Let’s start with those two games. Bloodborne has been idle for nearly ten years with no sign of so much as a current-gen update, and the last Jak game is a 15-year-old, poorly-received PSP spin-off that wasn’t even developed by Naughty Dog. Finally paying tribute to the games that helped shape PlayStation across multiple generations is amazing to see, but it feels shallow in the wake of constant studio closures and layoffs — like Bloodborne co-developer Japan Studio — and while the focus remains on live-service games like the already axed Concord and cinematic adventures that take too long and too much to make.
Astro Bot could open the doors to a more varied future for PlayStation, but odds are it will be an exception to the rule.

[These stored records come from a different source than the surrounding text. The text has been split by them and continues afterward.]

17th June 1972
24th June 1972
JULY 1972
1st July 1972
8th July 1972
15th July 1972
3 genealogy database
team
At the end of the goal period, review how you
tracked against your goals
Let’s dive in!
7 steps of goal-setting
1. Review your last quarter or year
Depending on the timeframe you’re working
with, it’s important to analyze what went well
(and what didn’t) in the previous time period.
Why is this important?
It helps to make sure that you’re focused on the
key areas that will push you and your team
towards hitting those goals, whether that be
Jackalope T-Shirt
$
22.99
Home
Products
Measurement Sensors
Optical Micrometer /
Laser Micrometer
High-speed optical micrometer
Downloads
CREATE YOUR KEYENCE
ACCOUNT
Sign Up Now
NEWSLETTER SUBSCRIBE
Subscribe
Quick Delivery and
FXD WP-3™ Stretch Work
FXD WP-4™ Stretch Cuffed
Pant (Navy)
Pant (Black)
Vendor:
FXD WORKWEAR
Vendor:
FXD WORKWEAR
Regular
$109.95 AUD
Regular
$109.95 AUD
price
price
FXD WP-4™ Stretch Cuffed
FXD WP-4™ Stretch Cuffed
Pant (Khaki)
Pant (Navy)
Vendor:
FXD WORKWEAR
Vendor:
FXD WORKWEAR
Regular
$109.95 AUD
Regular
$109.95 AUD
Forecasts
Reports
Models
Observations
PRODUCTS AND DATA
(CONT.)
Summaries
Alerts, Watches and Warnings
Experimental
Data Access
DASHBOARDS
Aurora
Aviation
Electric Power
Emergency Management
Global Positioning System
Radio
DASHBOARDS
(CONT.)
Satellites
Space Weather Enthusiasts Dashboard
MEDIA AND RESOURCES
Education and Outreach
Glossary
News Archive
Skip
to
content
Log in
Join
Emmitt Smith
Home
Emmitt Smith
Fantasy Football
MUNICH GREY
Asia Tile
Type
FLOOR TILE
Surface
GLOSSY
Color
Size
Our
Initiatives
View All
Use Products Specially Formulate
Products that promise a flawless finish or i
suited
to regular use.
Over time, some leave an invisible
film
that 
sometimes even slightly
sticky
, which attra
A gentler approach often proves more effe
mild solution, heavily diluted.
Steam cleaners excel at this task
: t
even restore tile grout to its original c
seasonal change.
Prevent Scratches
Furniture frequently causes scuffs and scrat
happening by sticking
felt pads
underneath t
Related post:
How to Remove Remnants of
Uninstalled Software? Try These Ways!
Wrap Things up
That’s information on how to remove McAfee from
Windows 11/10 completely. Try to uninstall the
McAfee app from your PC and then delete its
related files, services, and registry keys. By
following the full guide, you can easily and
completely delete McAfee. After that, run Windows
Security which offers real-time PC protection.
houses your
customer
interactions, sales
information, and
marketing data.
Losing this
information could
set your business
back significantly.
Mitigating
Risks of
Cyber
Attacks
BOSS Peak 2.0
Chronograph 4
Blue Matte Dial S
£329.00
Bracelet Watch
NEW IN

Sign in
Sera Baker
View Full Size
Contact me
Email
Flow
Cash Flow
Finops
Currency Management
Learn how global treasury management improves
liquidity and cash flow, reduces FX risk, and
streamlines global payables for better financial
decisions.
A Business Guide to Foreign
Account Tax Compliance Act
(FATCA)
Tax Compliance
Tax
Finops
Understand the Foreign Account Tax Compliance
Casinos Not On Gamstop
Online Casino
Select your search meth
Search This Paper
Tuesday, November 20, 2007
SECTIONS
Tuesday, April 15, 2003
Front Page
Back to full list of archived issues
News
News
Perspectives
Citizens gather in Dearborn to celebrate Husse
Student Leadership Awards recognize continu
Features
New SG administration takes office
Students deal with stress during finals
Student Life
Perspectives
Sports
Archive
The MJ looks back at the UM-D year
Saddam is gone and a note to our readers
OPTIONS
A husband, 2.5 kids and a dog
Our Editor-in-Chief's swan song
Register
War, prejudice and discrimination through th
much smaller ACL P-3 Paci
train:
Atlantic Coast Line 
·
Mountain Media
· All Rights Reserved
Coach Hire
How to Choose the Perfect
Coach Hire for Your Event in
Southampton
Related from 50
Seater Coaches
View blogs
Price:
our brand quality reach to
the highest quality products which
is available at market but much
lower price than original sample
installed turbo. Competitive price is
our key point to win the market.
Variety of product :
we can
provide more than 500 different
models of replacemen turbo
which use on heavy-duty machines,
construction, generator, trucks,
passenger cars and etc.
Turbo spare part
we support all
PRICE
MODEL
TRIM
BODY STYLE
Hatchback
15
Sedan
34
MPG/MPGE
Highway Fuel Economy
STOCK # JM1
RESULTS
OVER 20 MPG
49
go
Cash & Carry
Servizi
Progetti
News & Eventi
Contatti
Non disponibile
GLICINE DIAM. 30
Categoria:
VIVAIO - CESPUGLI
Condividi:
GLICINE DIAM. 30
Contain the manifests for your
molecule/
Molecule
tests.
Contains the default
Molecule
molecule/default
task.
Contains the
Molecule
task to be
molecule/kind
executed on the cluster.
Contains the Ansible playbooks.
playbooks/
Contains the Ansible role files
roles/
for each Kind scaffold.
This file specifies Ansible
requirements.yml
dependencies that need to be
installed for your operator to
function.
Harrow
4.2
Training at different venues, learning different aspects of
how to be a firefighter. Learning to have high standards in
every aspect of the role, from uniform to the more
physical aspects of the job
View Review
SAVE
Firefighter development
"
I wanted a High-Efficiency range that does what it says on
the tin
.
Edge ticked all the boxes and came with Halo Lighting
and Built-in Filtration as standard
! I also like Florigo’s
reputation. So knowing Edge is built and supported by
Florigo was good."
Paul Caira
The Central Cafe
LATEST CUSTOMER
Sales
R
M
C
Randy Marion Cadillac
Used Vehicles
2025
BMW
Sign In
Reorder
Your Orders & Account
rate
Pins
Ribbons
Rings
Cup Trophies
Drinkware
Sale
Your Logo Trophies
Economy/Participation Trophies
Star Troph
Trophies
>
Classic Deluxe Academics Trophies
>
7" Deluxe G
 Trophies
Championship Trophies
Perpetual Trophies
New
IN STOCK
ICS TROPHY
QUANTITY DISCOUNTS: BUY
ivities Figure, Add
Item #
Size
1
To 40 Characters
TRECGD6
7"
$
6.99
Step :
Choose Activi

With over 150 cameos, most will inevitably share similar stories to Bloodborne and Jak: long since abandoned games that have been pushed aside. Already, that feels more like a sombre reminder of what was than a cheery commemoration of what is.
Even a series like Ratchet & Clank, which received a sequel as recently as 2021, is a bitter reminder of the current state of Sony. Insomniac has locked itself into a decade of Marvel games, leaving no room for anything new or to finally tie the knot on dangling story threads for the next decade. The modern Sony is chasing trends, not innovation.
Walking through Astro Bot and ‘rescuing’ these PlayStation-ified droids will have a bitter irony to it. Fans finally have the agency to pull their favourites out from their shallow graves, but only for a brief appearance in one big crossover extravaganza. It’s hard not to feel cynical given what PlayStation has become.
The passion and appreciation from trailers alone is palpable; Team Asobi is putting meticulous care into honouring these legacy series. It’s endearing, even the cynicism can’t take away from that. But comparing it to Little Big Planet 3’s myriad crossovers from ten years ago shows a stark contrast. The context these games exist in couldn’t be more different.
With Little Big Planet 3, which itself had its online servers shuttered, wiping away swathes of PlayStation history, the Sackboy costumes felt like a celebratory coming together. It was an uplifting moment of all our favourites uniting, looking at the rich tapestry PlayStation had to offer while also bringing together fans of all different genres. With Astro Bot, it’s a bleak reminder of how good PlayStation used to be, and how it pushed so much of that talent aside in a desperate bid to earn the prestige and respect of film, while clambering to the unrealistic heights of titans like Fortnite.
I haven't even mentioned the Crash Bandicoot cameo, a platformer mascot who was once a face of PlayStation that is now in the hands of Xbox.
I’ll be there day one, because outside of Ratchet & Clank, platformers have been all but forgotten by PlayStation and Astro Bot could finally break the mould. But the cameos that people are jumping with joy over feel hollow, because so many formative PlayStation classics are dead and buried.